The IRS maintains its position that SUB pay made to former employees should be subject to FICA tax withholding unless the payment meets the five criteria listed above, plus two additional requirements:
- The payments are linked to the receipt of state unemployment compensation; and
- The payments are not received in lump sum.
What Will Happen Next
The decision in Quality Stores is contrary to an earlier decision by the Court of Appeals for another Federal Circuit. In CSX Corp. v. U.S., 513 F.3d 1328 (Fed. Cir. 2008), the federal circuit agreed with the restrictive definition of “supplemental unemployment benefit” long utilized by the IRS. Accordingly there is a split among the Circuits that may eventually need to be resolved by the Supreme Court. However, in late October, 2012 the Department of Justice (“DOJ”) filed a petition for en banc review of the Quality Stores decision by the U.S. Court of Appeals for the Sixth Circuit. This latest petition necessarily delays the deadline for any Supreme Court review (even if the Supreme Court decides to take up the case for further review) while the Sixth Circuit considers the DOJ petition. Many commentators believe that if the Sixth Circuit does not grant rehearing en banc or alternatively issues an en banc opinion that is still favorable to the taxpayer, the government will seek U.S. Supreme Court review. Regardless of what ultimately occurs, final resolution on this matter will likely take several years. An important note in the Department of Justice’s petition is that the government believes that that $120 million is at stake in pending refund suits with over $1 billion at issue when the IRS takes into account all potential claims, so they believe there is a significant financial reason to continue to pursue an alternate determination and thus it is likely DOJ will continue to push for a final court ruling no matter what the timetable ends up being before final resolution.
What Steps Should Be Taken
Even with the continued uncertainty and apparent split amongst existing court rulings, while the 6th Circuit rehearing petition in Quality Stores is pending, employers should consider taking the necessary steps to protect their right to file a claim for FICA refunds on their own behalf as well as on the behalf of employees who received the SUB pay. Employers may do so by filing “protective refund" claims. A protective refund claim is a relatively simple process whereby a taxpayer files an amended return requesting a refund of tax in the event the law as interpreted by Qualify Stores is ultimately upheld. By filing such a protective refund claim in this manner, the taxpayer preserves the legal right, even if outside the allowable statute of limitations period, to receive a refund of excess monies previously paid if the litigation ultimately is resolved in a favorable manner.

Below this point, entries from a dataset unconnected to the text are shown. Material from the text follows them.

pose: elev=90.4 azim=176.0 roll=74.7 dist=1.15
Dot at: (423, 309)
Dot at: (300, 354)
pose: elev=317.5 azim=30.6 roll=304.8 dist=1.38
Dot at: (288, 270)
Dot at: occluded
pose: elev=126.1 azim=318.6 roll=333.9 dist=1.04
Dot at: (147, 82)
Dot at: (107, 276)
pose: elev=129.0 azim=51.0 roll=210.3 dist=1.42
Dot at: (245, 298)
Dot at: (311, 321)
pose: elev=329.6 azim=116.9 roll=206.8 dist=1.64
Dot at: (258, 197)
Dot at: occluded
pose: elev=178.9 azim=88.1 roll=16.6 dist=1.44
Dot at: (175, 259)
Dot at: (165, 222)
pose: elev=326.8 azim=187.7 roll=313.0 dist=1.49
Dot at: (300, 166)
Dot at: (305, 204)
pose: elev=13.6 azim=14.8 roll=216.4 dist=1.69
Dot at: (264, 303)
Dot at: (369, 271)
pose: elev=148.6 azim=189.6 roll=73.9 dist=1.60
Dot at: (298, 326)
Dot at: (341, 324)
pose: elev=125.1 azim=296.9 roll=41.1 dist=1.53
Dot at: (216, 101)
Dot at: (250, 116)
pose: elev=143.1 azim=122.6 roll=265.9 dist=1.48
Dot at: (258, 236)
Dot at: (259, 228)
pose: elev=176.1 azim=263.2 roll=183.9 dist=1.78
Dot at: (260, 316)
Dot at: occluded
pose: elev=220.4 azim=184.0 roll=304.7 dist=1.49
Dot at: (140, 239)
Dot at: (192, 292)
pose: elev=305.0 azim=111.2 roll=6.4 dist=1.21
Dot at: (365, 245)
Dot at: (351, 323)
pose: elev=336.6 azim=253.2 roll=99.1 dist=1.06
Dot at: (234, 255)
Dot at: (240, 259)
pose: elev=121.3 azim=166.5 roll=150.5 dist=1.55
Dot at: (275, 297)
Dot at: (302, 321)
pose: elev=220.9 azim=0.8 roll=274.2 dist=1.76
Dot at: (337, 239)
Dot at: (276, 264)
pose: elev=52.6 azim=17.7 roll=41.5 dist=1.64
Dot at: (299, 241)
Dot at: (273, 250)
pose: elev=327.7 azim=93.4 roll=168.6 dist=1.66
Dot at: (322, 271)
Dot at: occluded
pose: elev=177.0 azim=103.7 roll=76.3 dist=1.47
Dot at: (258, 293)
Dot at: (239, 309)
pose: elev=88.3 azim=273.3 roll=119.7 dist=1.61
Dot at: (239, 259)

From a timing perspective, the general statute of limitations period with regard to quarterly employment tax returns filed for a calendar year runs for three years, starting from April 15 of the succeeding year. Thus, the statute of limitations for filing a FICA tax refund claim for the quarters in calendar year 2009 Forms 941 generally runs until April 15, 2013. Hence, these claims must be filed before this upcoming April 15, 2013 deadline if the taxpayer seeks to receive a refund of excess FICA payments during the 2009 tax year. There are key items that must be included in a protective refund claim for it to be valid, including obtaining the consent of employees for refunds of the portion of FICA withheld from their severance payments. Once filed, the protective refund claim will likely be held in abeyance by the IRS while the appeal is pending.
The Quality Stores decision provides taxpayers in the Sixth Circuit with a potential chance to recover FICA taxes attributable to qualifying severance payments. For employers outside of the Sixth Circuit, Quality Stores may ultimately be decided in the Supreme Court providing hope that this issue will ultimately be solved in the taxpayer’s favor across the United States. In the meantime, any taxpayers that have made severance payments fitting the criteria set forth by the court in Quality Stores discussed above should consider filing a protective refund claim for overpaid FICA taxes before the end of any open tax years that have not already closed due to the passage of any applicable statute of limitations periods.